"On est infantilisés, c'est humiliant" : le jour où des salariés ont été contraints de demander une pause pipi par écrit
La direction de l'entreprise Teleperformance à Blagnac a abandonné cette disposition jeudi 24 mars, après une rencontre avec les syndicats.
"Bonjour chef, je voudrais aller aux toilettes." Mercredi 23 mars, les salariés de Teleperformance à Blagnac (Haute-Garonne) ont été contraints de demander par écrit l'autorisation d'aller aux toilettes. Cette mesure a été décidée après l'installation, le matin-même, du nouveau logiciel de travail baptisé Centre d'appel virtuel (CAV), dans cette entreprise qui gère les appels des clients de SFR-Numéricable.
Le principe du nouveau programme est simple : "Il permet d'améliorer la gestion de flux des appels", explique Lucio Apollonj Ghetti, président de Teleperformance France, à francetv info. Mais le logiciel gère aussi le temps de pause des salariés. Qu'il s'agisse d'un motif professionnel ou privé, le responsable d'équipe doit donner son aval. Une situation inacceptable pour les salariés. Face à la mobilisation, la direction a annulé cette disposition dès le lendemain. Contactés par francetv info, des salariés racontent leur mercredi chaotique.
Audrey, téléconseillère : "On clique sur l'icône et on attend…"
Cela fait bientôt huit ans qu'Audrey reçoit chaque jour des dizaines d'appels de clients de SFR-Numéricable en colère, parfois même "en pleurs". Un métier difficile, rythmé par les chiffres, les objectifs de performance et la surveillance permanente. Mercredi, lorsque la jeune femme de 36 ans découvre l'installation du CAV, elle craque. "Il fallait déjà demander une pause à l'oral. Le passage à l'écrit, c'est la goutte de trop."
"On devait cliquer sur une icône 'café' pour montrer notre demande de pause, puis on attendait, on attendait…", décrit-elle. L'entreprise promet une réponse en moins de trois minutes, mais dans les faits, c'est souvent plus. "Les responsables étaient dépassés, ils couraient partout et n'avaient pas le temps de nous répondre." Aucun salarié ne tente d'enfreindre la règle, par crainte des représailles. "Les gens sont précaires et tiennent à leur travail", explique Audrey. Et pour les envies pressantes ? "Il fallait le préciser dans une fenêtre de conversation.

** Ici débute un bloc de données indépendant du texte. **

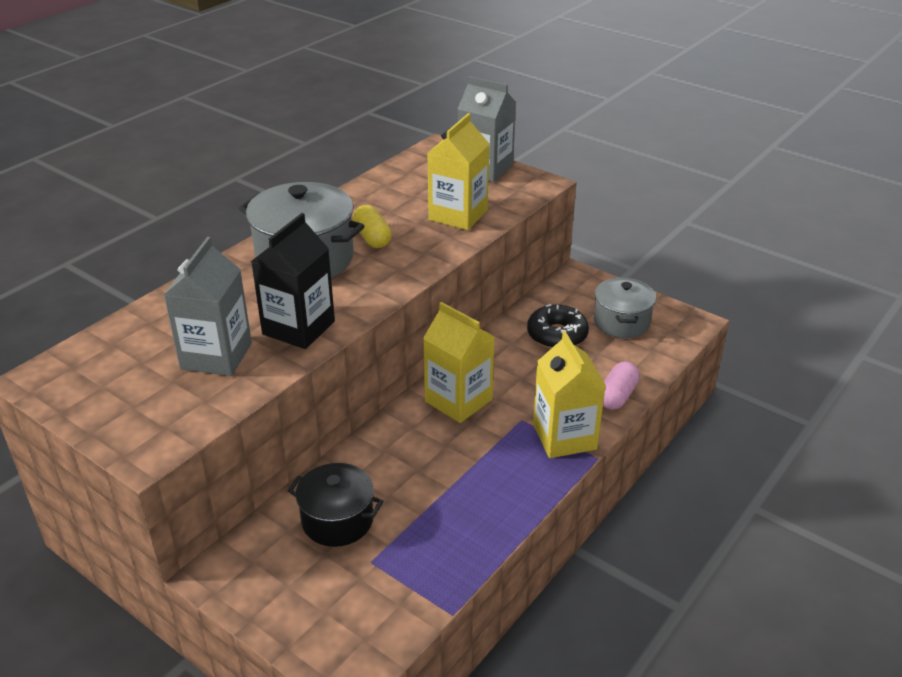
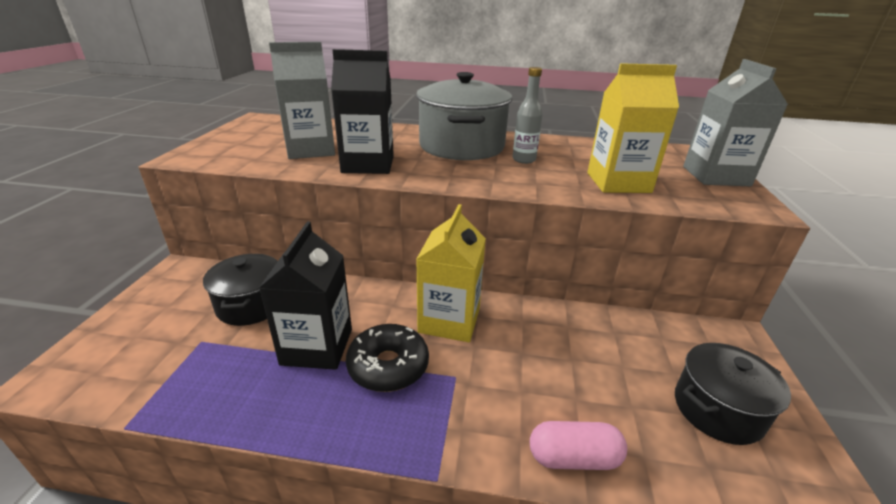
camera: 60 degrees right, 5 degrees down
(372, 238) = (524, 160): yellow capsule -> grey bottle
(434, 486) = (317, 346): none -> black carton
(557, 335) = (620, 356): black donut -> black donut (388, 366)
(564, 437) = (453, 427): yellow carton -> none
(621, 322) = (717, 409): grey pot -> black pot

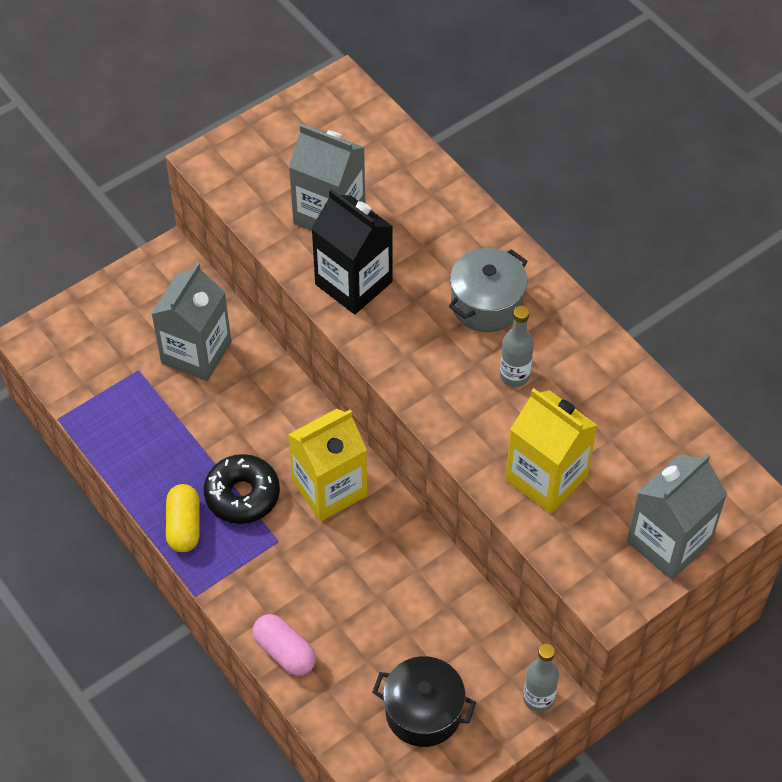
camera: 45 degrees right, 25 degrees up
(251, 305) = (196, 353): black pot -> grey carton
(317, 346) = (210, 438): black carton -> none
(359, 425) = (184, 526): none -> yellow capsule
(461, 146) = (486, 304): grey pot -> grey pot, size x0.63
(740, 342) = (538, 698): none -> grey bottle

Mais qui a envie de détailler son intimité comme ça ?"
Jeanne, téléconseillère : "On est infantilisés, c'est humiliant"
Les pauses, chez Teleperformance, c'est toute une organisation. "Avant le CAV, on travaillait avec un logiciel qui distinguait les pauses classiques des pauses café et des 'autres'", raconte Jeanne*, 54 ans, conseillère au service de rétention, chargé de convaincre les clients mécontents de rester chez SFR-Numéricable. "En gros, ils estiment que si tu n'es pas en ligne avec un client, tu es en pause. Parfois, tu décroches juste pour noter des informations, ou même prendre un peu de temps lorsqu'un client t'a crié dessus pendant un quart d'heure — mais c'est compris comme une pause."

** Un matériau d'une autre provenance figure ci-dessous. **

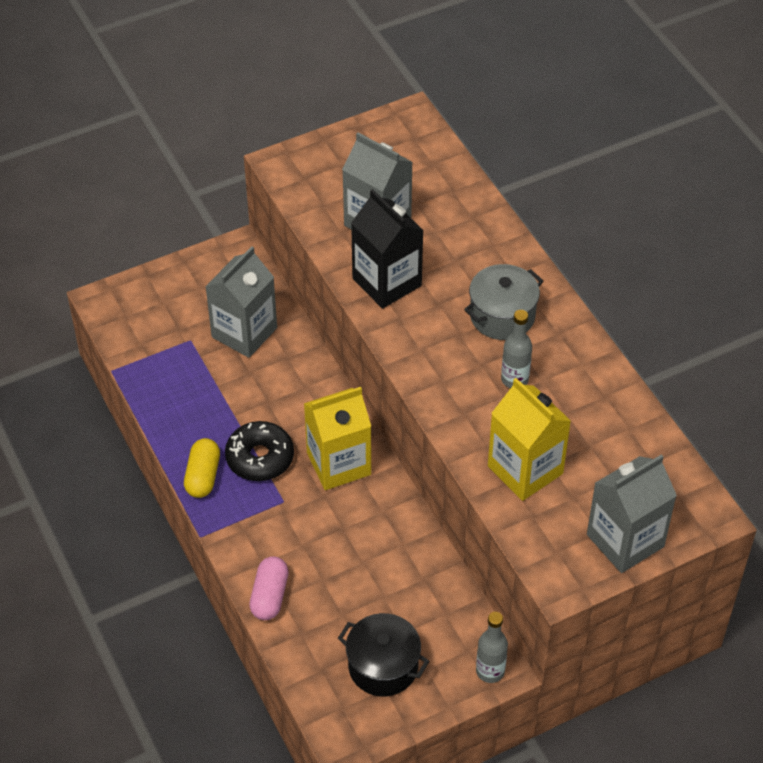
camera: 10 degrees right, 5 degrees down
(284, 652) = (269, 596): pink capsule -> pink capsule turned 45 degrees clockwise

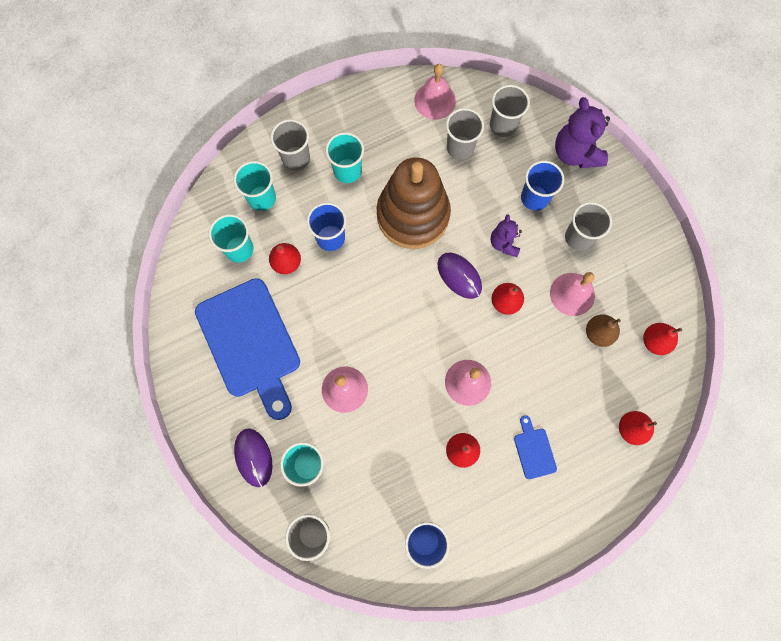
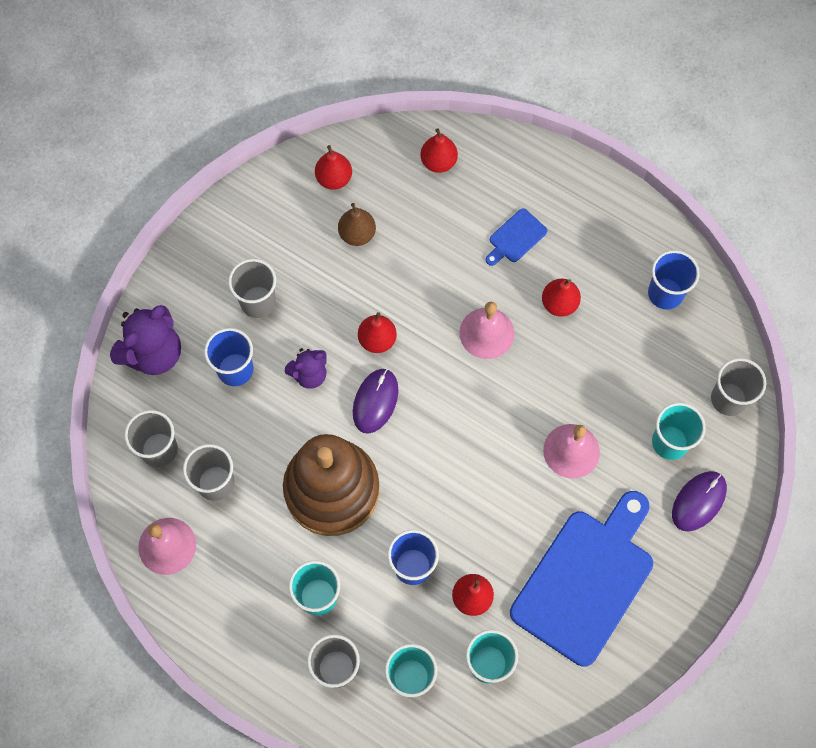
camera: 120 degrees left, 5 degrees down
(572, 294) = (328, 278): pink bell -> none

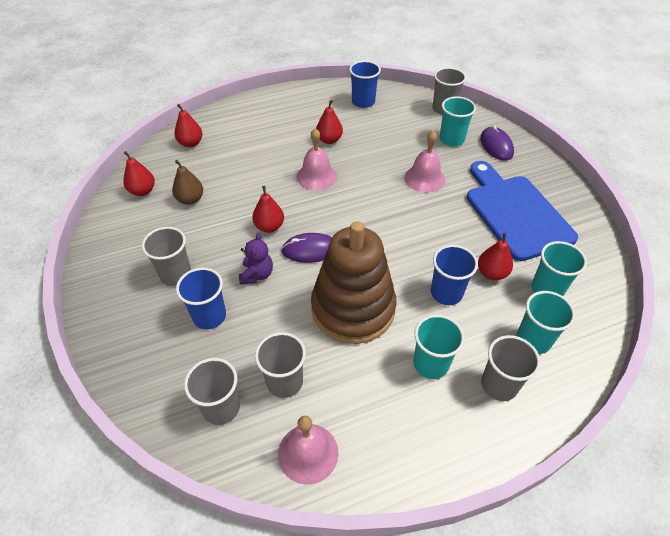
camera: 55 degrees left, 20 degrees down
(153, 353) = (141, 363): purple teddy bear -> none
(375, 401) = (310, 250): purple mouse -> purple mouse turned 60 degrees counterclockwise
(516, 237) = (272, 137): blue cutting board -> none

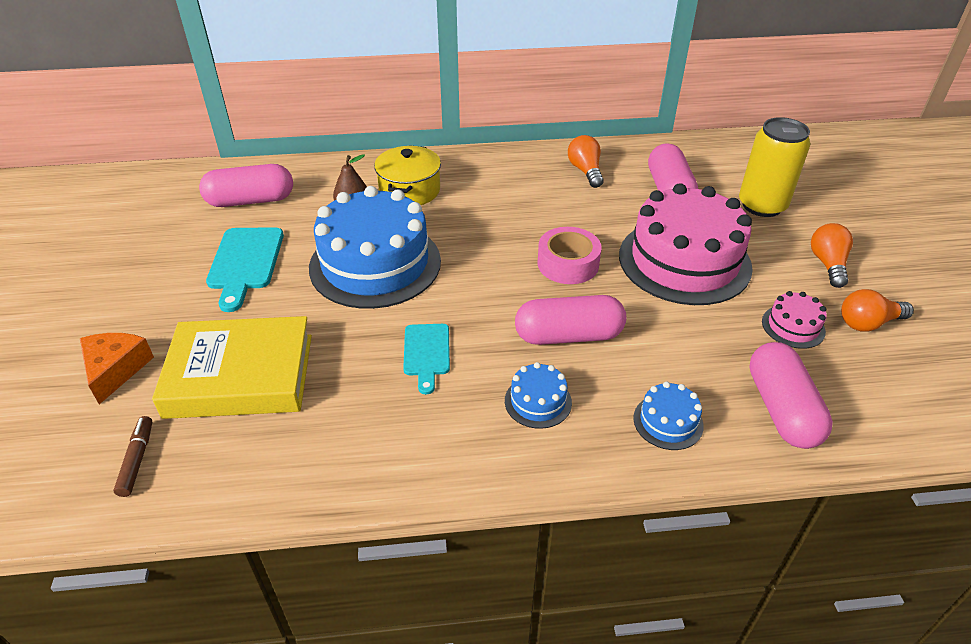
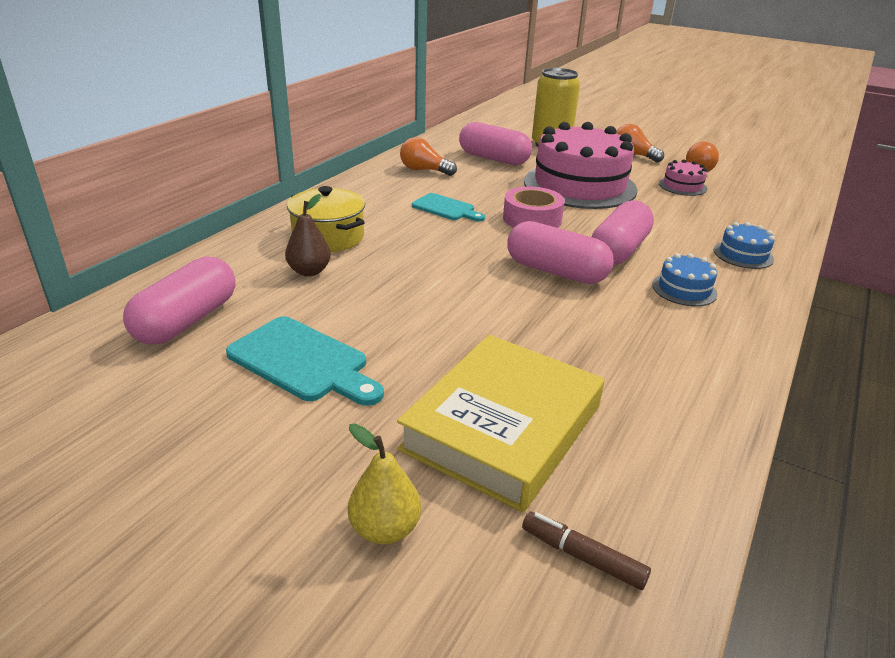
camera: 55 degrees left, 10 degrees down
(115, 370) = (385, 529): orange cheese -> yellow pear
(375, 264) = (417, 291): blue cake -> none
(426, 353) = (578, 313): turquoise cutting board -> turquoise cutting board (446, 208)
(781, 409) = (757, 219): pink capsule -> pink capsule (556, 271)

Jeanne boit plus de 1,5 litre d'eau par jour. "Ça en fait des pauses pipi !", plaisante-t-elle. "Honnêtement, je n'ai pas envie de raconter tout ça. En quoi mes pauses pipi concernent mon chef ?" Usée par cette ambiance de travail, Jeanne déplore un traitement de plus en plus inhumain des salariés : "On est infantilisés, c'est humiliant."

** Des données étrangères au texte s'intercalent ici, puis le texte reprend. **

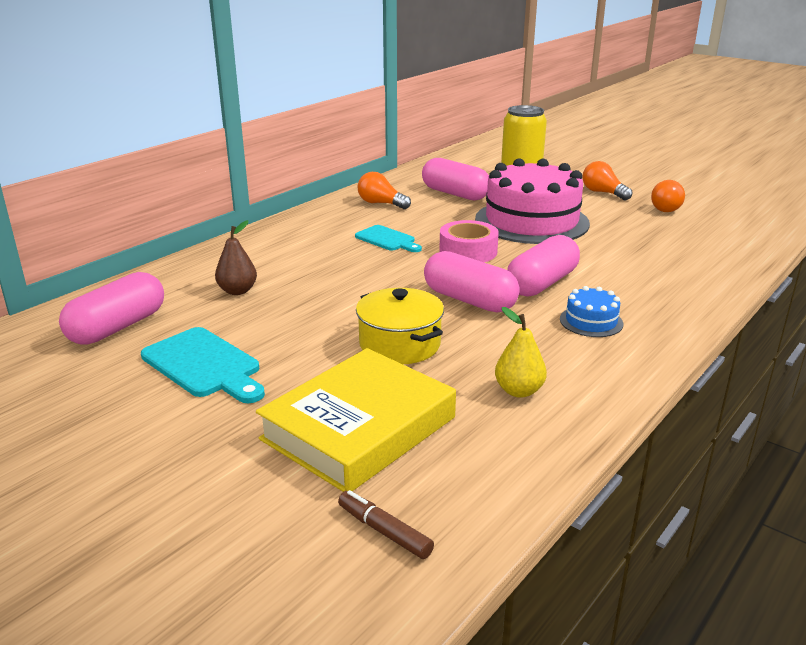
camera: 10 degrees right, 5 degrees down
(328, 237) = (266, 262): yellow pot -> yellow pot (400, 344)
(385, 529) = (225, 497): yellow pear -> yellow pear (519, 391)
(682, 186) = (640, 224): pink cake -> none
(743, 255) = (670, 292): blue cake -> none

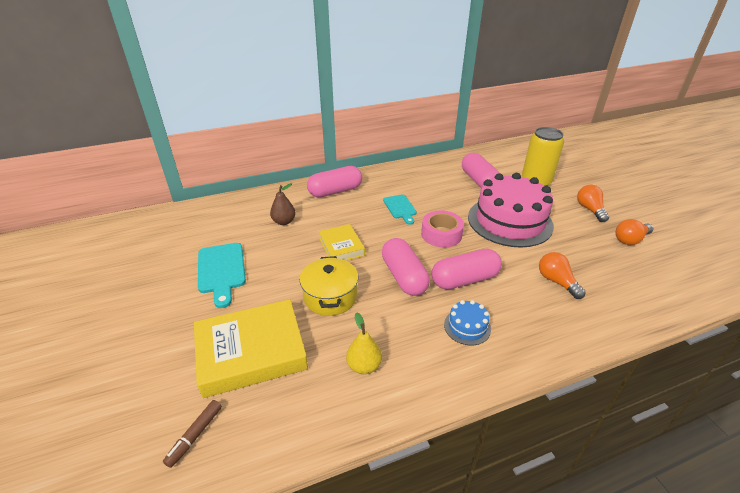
camera: 30 degrees right, 10 degrees up
(117, 327) = (208, 227): pink capsule -> pink capsule (335, 191)
(354, 294) = (341, 246): none -> yellow book
(381, 203) = (423, 176): orange light bulb -> orange light bulb (556, 282)
(384, 531) = (195, 435): brown marker -> brown marker turned 135 degrees counterclockwise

Abel, membre du CHSCT : "Des salariés pleuraient, partaient à l'infirmerie"
Abel* entend parler du CAV pour la première fois en janvier. Secrétaire SUD du Comité d'hygiène et de sécurité des conditions de travail (CHSCT), il refuse de valider le projet mais reçoit des pressions de la part de ses supérieurs. "Pour moi, le logiciel est inacceptable. En plus de contrôler à outrance les pauses, il enregistre aussi nos conversations à notre insu. C'est interdit par la loi."
Malgré les réticences du Comité, le logiciel est mis en place deux mois plus tard, au grand désarroi des salariés. "Mercredi, j'en ai vu pleurer, aller à l'infirmerie tellement ils étaient ulcérés de devoir s'abaisser à faire des demandes de pause toilette". L'un d'entre eux colle même sur son front le numéro de son identifiant d'entreprise, pour dénoncer l'inhumanité d'un tel traitement. "Il s'est immédiatement fait recadrer", rapporte Abel. Ravi que l'entreprise ait finalement abandonné cette fonction, il regrette qu'elle soit allée si loin dans "un traitement dégradant et proche de l'esclavagisme envers ses salariés".